Diğer sanık Ü.S. de ifadesinde, "Raporu hazırlayıp, savcıya teslim ettik. Savcı raporu gördü, 'Bu benim için yeterlidir' dedi. Resmi polisin olay sırasında odanın perdesini çekmesini rapora yazmadık. Ancak bu görüntü de CD'de var. Onun bir delil teşkil edeceğini hukuki bilgimiz eksik olduğu için raporumuzda belirtmedik" dedi.
Sanık avukatı Gülseren Menek de müvekkillerinin herhangi bir kastı olmadığını, görüntülerde ne gördülerse onları raporlarını yazdıklarını ve savcılığa teslim ettiklerini belirtip beraatlerini istedi.
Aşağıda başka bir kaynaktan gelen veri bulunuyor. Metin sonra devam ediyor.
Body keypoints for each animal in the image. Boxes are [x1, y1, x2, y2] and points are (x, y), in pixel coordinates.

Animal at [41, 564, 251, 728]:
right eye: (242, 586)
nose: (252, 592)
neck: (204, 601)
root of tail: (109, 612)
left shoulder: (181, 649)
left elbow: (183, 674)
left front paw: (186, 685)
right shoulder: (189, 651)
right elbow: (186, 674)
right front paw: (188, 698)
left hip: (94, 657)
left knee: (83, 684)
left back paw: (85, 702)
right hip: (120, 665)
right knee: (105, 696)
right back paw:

Fevziye Cengiz'in avukatı Hanife Yıldırım ise ham görüntüler ile sanıkların hazırladığı raporların çelişkili olduğunu, ham görüntülerde müvekkilinin dayak yediğini, raporda ise yerde otururken olan bölümünün yansıtıldığını belirtip, "Bu dava mahkemeden mahkemeye gidip 8 ay sonra açıldı. Müvekkilimin bu nedenle psikolojisi bozuldu. Maddi ve manevi olarak çöküntü içinde. Zararımız karşılanmadı. Sanıkların cezalandırılmasını istiyorum" dedi.
9. Asliye Ceza Mahkemesi hakimi, sanık polis memurlarını önce 1'er yıl 3'er ay hapis cezasına çarptırıp, 5 yıl süreyle hükmün açıklanmasının geri bırakılmasına karar verdi. Fevziye Cengiz'in avukatı Hanife Yıldırım ise temyize gidebilmek amacıyla kararın bozulması için bir üst mahkemeye itiraz edeceğini ve sanıklar hakkında da tazminat davası açacaklarını söyledi.